Erste Kampfschreie für Jung und Älter – Karate-Einsteigerkurs


Von Bianca Walsleben

Karate heißt lebenslanges Lernen, doch irgendwann muss man ja mal anfangen.

Den ersten Schritt auf diesem Weg gingen 15 Interessierte gemeinsam mit Trainerin Claudia Walsleben beim „Hatsuun Jindo“ Karate-Club Magdeburg-Barleben e.V.
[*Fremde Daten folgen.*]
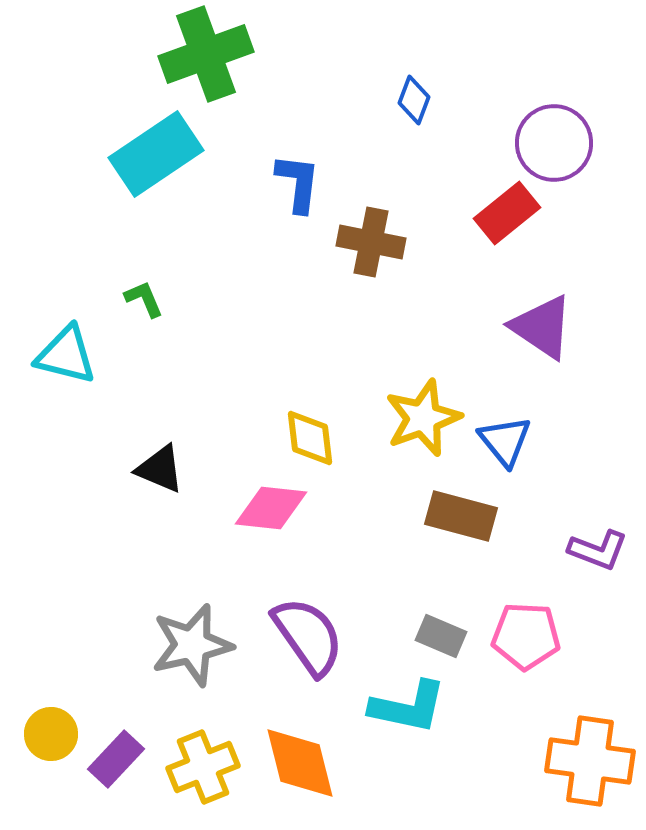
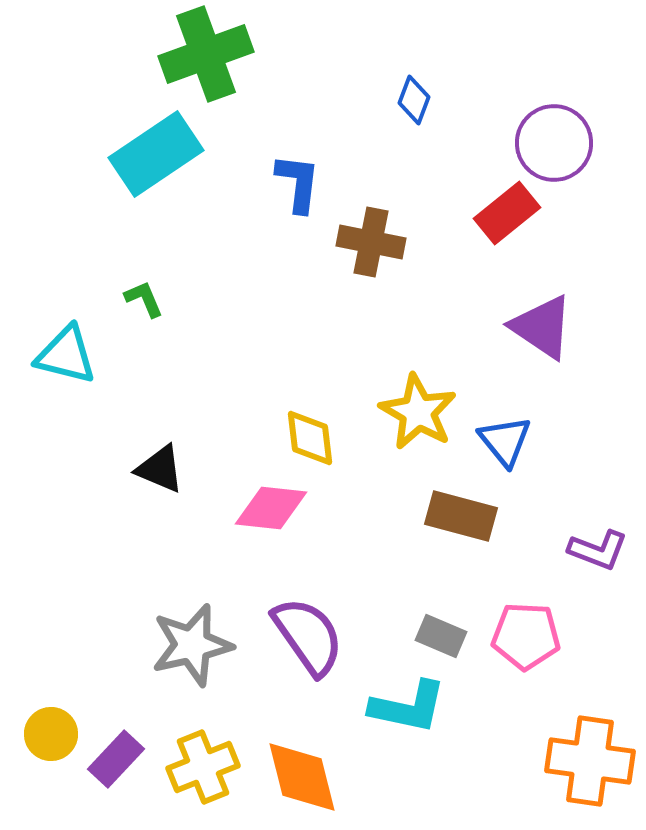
yellow star: moved 5 px left, 6 px up; rotated 22 degrees counterclockwise
orange diamond: moved 2 px right, 14 px down
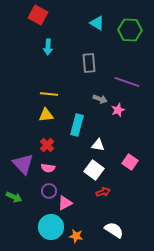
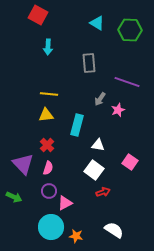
gray arrow: rotated 104 degrees clockwise
pink semicircle: rotated 80 degrees counterclockwise
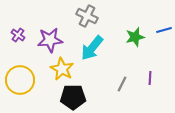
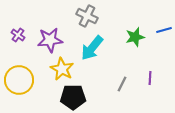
yellow circle: moved 1 px left
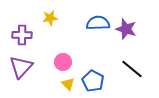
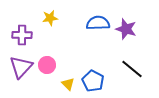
pink circle: moved 16 px left, 3 px down
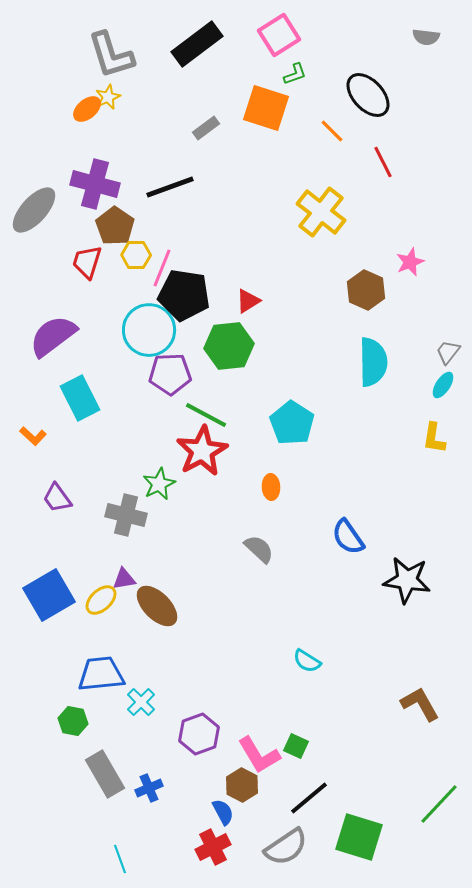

Im Rahmen eines achtwöchigen Einsteigerkurses, der in dieser Woche zu Ende ging, bekamen die Lehrlinge einen Einblick in die Grundlagen des Karate. Sie bekamen die ersten Kihon-Techniken (Einzelübung für Arm- und Beintechniken) vermittelt, erfuhren was es bedeutet, diese im Kumite anzuwenden (Partnerübung mit Angreifer- und Verteidigerrolle) und beherrschten am Ende sogar die erste Shotokan Kata (festgelegte Abfolge von 20 Techniken). Gerade letzteres ist für Anfänger schwer zu erlernen, da die Richtungswechsel mit verschiedenen Wendungen ausgeführt werden – diese sind für Einsteiger oft noch sehr verwirrend. Doch die alterstechnisch breit aufgestellte Gruppe (zwischen 11 und 70 Jahren) meisterte diese Herausforderung. Jede Lebensphase bringt seine Vorteile mit sich: die älteren Teilnehmer zeigten sich besonders gewissenhaft beim Erlernen der neuen Abläufe und die Jüngeren bestachen durch ihre dynamische Ausführung. Beide können aneinander partizipieren und so sind sich alle einig, dass Karate nicht nur körperlich anstrengend ist, sondern auch in hohem Maß die Konzentration und Koordination fördert. Die Weichen wurden gestellt und als Ansporn für den Übergang in die laufenden Trainingsgruppen des Vereins, schenkte der HKC den Teilnehmern zum Abschluss ihren ersten Gi (Karate-Anzug).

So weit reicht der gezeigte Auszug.